Serving: 2 ½ quarts | Type: Pickle
Ingredients:
Raw Mango | -8 cups (about 4 medium size mango) |
Garlic (Optional) | -1 pod (peeled) |
Black Mustard | – 1/4 cup |
Yellow Mustard | -1/4 cup |
Salt | -1/4 cup |
Kashmiri Chili Powder | -1/4 cup |
Red Chili Powder | -1/4 to -1/2 cup |
Cooking Oil | -1 ½ cup |
Sesame Oil | -1/4 cup |
Method:
- Wash and pat dry the raw mangoes.
- Then cut the raw mangoes into 2 inch dies with the shells.
- Spread it out on a tray, and allow it to air dry for a few hours. (If you can dry it in the sun, it is even better).
- In a mixie, powder the two types of mustard seeds.
- Then in the same mixie add the chili powders and salt and grind it up so everything is mixed equally.
- Place this powder in a mixing bowl and add the oil and mix everything well.
- Next add the sun dried raw mangoes and garlic.

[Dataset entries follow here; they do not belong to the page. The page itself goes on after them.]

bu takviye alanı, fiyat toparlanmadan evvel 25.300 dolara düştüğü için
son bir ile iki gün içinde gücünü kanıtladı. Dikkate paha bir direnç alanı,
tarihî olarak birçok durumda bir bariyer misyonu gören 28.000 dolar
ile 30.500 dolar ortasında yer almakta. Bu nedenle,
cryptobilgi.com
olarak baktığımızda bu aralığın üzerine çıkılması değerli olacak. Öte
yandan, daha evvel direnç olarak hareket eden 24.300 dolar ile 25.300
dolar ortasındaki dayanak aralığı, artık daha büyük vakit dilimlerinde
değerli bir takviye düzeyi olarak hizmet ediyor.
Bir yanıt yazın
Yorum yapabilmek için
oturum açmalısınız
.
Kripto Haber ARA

- Again mix it thoroughly until all the mangoes and garlic pieces are coated with the chili mix.
- Pour this into an air tight container and keep it in a cool place for four days.
- Do not open for four days.
- On the fourth day, open the air tight container, mix it once again and add another ¼ cup of sesame oil.

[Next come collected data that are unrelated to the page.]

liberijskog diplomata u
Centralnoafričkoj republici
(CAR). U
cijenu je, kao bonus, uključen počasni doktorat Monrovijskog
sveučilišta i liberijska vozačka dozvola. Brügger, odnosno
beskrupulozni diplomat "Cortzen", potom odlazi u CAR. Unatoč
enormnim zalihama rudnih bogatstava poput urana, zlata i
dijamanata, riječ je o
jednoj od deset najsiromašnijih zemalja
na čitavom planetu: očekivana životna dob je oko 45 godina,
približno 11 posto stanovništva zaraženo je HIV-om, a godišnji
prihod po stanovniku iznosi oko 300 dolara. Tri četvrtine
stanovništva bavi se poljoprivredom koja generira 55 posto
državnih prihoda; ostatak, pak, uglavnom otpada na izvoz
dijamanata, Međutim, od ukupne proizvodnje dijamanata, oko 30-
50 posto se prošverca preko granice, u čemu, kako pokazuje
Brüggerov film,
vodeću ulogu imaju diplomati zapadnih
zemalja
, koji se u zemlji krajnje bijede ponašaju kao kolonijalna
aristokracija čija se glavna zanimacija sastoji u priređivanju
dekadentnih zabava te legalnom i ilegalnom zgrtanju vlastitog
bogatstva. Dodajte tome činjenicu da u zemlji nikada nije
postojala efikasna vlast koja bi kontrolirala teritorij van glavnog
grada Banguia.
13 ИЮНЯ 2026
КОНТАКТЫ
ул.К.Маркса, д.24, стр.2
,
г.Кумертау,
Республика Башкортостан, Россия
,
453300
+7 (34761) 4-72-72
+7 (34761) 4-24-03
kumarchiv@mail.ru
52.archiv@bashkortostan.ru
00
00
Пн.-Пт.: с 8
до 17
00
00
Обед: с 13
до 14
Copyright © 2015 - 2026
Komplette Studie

- Then close it for another 4 days and keep it in a cool, dry place.
- After another four days (a total of 8 days from the start), open the air tight container and mix the pickle one more time.
- Now it is ready to be eaten.
- After each use place it in the fridge for a longer shelf life. It was stay fresh for longer time.
Note:
- For the oil, you make the whole pickle with just sesame oil or the whole pickle with just cooking oil.
- Make sure the raw mangoes are very firm and sour. This will make a very good pickle.
- The Kashmiri chili will give it a very bright red color. If you cannot find it, then you can add just regular chili powder. However, the color maybe more brown than bright red.